People who are not showing symptoms are not being tested, he said.

Mire said testing is also available at Merit Health Natchez, which has a screening protocol in place. Visit merithealthnatchez.com/covid-19 for instructions on testing at Merit Health Natchez.

“We are trying to all work together in the health care community in Natchez. We said early on, let’s be a partner” in how we respond to this in our community, he said.

Mire said the coronavirus test requires a special sponge-like swab and special transport medium and used those things, with the help of Natchez Pathology’s Steckler, to put those together as makeshift test kits.

“We scrounged up as many as we could,” Mire said. “Suzanne (Steckler) has been phenomenal.”

Mire and his partners identified two labs equipped to evaluate the tests accurately — Labcorp, headquartered in North Carolina and Quest, headquartered in New Jersey.

Mire and his partners chose Labcorp, but because the tests had to be sent to North Carolina, delays in results were as much as eight days.

“We originally sent Labcorp 30 or so tests and expected a three- or four-day turnaround, but that turned into an eight-plus-day turnaround,” he said. “It’s really frustrating to patients and to us to wait that long for results.

“We have since found two additional labs that tell us they can provide 24- to 48-hour turnarounds. We will know tomorrow if that’s true,” he said.

Based on the few cases they know of here and how physicians’ offices are filling up around town with patients who have symptoms, Mire predicts there may be a couple of hundred people who are carrying the virus but are asymptomatic.

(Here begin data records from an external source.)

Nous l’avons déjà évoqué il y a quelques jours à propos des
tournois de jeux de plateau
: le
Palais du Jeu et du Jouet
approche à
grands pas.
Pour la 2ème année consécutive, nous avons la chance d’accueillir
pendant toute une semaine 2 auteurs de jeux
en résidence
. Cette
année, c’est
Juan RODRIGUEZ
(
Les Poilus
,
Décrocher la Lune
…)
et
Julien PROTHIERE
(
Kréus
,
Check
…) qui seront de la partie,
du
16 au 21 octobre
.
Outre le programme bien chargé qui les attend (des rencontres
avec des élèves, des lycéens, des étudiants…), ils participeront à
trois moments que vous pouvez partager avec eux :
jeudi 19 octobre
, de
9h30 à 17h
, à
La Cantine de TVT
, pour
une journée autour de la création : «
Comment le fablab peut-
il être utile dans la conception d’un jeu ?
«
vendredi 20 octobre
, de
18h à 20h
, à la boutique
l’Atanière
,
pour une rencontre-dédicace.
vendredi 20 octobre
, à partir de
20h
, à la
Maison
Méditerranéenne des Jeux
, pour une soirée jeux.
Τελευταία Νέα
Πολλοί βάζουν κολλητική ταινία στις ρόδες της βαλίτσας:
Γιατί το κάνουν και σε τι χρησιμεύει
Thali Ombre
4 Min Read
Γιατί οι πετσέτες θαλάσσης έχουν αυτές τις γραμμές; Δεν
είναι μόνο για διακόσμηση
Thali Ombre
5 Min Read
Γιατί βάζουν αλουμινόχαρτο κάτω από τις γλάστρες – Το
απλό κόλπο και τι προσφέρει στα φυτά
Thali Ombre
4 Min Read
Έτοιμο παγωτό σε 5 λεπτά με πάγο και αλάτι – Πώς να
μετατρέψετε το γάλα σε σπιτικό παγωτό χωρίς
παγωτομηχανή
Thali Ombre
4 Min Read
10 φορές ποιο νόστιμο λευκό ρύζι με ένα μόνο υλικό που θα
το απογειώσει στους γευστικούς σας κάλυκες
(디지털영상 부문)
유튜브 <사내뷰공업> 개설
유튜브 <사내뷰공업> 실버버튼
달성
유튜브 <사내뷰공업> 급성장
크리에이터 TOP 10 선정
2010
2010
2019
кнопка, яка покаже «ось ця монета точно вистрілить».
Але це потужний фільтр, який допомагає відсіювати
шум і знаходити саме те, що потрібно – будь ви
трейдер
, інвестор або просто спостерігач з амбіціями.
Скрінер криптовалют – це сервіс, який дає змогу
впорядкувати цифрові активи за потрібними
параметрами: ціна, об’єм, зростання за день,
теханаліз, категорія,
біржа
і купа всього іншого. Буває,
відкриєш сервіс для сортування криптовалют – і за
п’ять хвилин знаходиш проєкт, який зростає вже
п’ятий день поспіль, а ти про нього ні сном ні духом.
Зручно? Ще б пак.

“They are walking around shedding the virus and they may go into a store and touch their face and touch a product and leave their fingerprints all over that store,” Mire said. “That’s why we are telling everybody we treat now to think about everyone around you as infected. Make sure to continue to clean your hands with hand sanitizer or if you have the opportunity, wash your hands thoroughly for 20 seconds and to stay at home.

“If I could, I would get in the car with a bull horn and drive around town shouting to everyone to stay at home,” he said.